(Items listed in a dataset)
________________________________________

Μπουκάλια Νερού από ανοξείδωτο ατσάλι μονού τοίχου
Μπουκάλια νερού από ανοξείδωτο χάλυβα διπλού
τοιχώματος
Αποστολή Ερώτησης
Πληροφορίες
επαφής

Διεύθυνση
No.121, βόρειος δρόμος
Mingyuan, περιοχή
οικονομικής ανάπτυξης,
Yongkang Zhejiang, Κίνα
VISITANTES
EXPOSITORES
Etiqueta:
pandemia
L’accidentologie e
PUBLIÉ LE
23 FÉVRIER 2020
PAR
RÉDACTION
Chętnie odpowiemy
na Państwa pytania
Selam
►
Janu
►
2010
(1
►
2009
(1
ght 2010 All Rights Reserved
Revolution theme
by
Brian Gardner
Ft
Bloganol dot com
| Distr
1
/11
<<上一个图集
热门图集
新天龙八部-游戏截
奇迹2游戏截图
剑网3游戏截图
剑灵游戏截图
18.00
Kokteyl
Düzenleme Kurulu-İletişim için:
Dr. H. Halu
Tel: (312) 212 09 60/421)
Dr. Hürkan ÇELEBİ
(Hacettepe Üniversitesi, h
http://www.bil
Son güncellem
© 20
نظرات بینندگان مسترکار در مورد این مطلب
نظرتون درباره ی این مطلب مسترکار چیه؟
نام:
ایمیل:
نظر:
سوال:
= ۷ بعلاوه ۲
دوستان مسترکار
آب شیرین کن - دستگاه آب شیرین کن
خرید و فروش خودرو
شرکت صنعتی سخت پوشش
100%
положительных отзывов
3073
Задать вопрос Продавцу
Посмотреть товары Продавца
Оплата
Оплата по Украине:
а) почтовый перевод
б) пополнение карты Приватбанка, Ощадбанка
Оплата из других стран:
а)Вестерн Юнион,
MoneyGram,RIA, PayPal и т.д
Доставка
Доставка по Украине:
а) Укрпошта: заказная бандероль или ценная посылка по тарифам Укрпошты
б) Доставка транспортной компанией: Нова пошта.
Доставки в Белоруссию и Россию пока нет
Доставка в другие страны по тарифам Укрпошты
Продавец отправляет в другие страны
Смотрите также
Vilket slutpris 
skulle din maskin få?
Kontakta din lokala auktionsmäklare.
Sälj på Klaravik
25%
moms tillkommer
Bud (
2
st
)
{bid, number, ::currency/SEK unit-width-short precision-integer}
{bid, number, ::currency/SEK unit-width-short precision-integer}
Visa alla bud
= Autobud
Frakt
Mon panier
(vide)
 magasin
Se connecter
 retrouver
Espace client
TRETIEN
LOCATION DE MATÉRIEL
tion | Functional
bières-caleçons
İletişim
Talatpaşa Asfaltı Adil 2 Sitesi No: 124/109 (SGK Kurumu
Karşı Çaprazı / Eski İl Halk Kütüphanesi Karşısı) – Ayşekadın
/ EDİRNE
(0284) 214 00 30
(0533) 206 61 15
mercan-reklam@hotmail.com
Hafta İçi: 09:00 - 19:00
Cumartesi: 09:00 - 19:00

________________________________________

Exercise aim:
What is needed is a verbatim copy of every line in the records above from the one containing "б) Доставка транспортной" down to the one containing "skulle din maskin få?", both included, and nothing more.

Completed task:
б) Доставка транспортной компанией: Нова пошта.
Доставки в Белоруссию и Россию пока нет
Доставка в другие страны по тарифам Укрпошты
Продавец отправляет в другие страны
Смотрите также
Vilket slutpris 
skulle din maskin få?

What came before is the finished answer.